» SUPPLIED INFORMATION
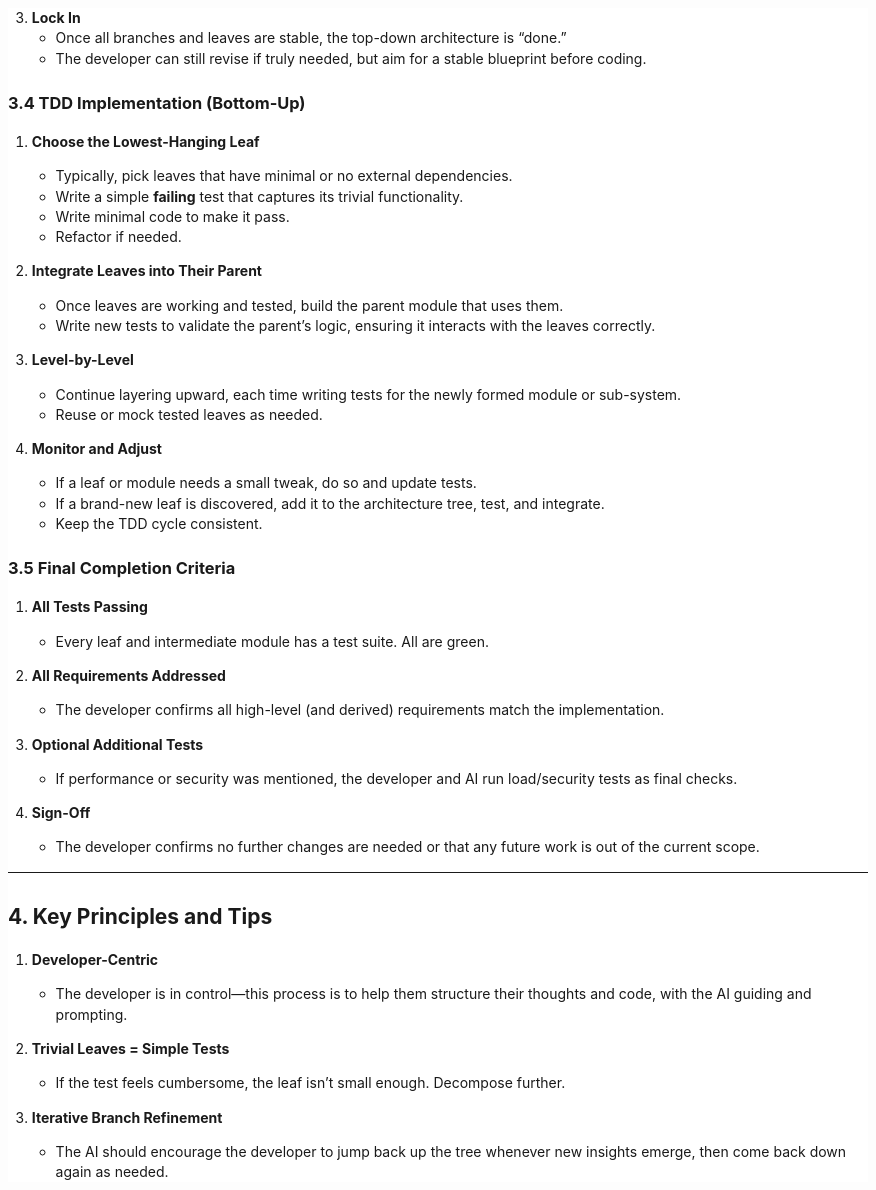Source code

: 3. **Lock In**  
   - Once all branches and leaves are stable, the top-down architecture is “done.”  
   - The developer can still revise if truly needed, but aim for a stable blueprint before coding.

### 3.4 TDD Implementation (Bottom-Up)

1. **Choose the Lowest-Hanging Leaf**  
   - Typically, pick leaves that have minimal or no external dependencies.  
   - Write a simple **failing** test that captures its trivial functionality.  
   - Write minimal code to make it pass.  
   - Refactor if needed.

2. **Integrate Leaves into Their Parent**  
   - Once leaves are working and tested, build the parent module that uses them.  
   - Write new tests to validate the parent’s logic, ensuring it interacts with the leaves correctly.

3. **Level-by-Level**  
   - Continue layering upward, each time writing tests for the newly formed module or sub-system.  
   - Reuse or mock tested leaves as needed.

4. **Monitor and Adjust**  
   - If a leaf or module needs a small tweak, do so and update tests.  
   - If a brand-new leaf is discovered, add it to the architecture tree, test, and integrate.  
   - Keep the TDD cycle consistent.

### 3.5 Final Completion Criteria

1. **All Tests Passing**  
   - Every leaf and intermediate module has a test suite. All are green.

2. **All Requirements Addressed**  
   - The developer confirms all high-level (and derived) requirements match the implementation.

3. **Optional Additional Tests**  
   - If performance or security was mentioned, the developer and AI run load/security tests as final checks.

4. **Sign-Off**  
   - The developer confirms no further changes are needed or that any future work is out of the current scope.

---

## 4. Key Principles and Tips

1. **Developer-Centric**  
   - The developer is in control—this process is to help them structure their thoughts and code, with the AI guiding and prompting.

2. **Trivial Leaves = Simple Tests**  
   - If the test feels cumbersome, the leaf isn’t small enough. Decompose further.

3. **Iterative Branch Refinement**  
   - The AI should encourage the developer to jump back up the tree whenever new insights emerge, then come back down again as needed.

» WHAT IS EXPECTED
Rewrite the lines from the one containing "3. **Iterative Branch Refinement**" through the end of the items, replacing "tree" with "hierarchy" and leaving everything else unchanged.

» SOLUTION TO THIS EXERCISE
3. **Iterative Branch Refinement**  
   - The AI should encourage the developer to jump back up the hierarchy whenever new insights emerge, then come back down again as needed.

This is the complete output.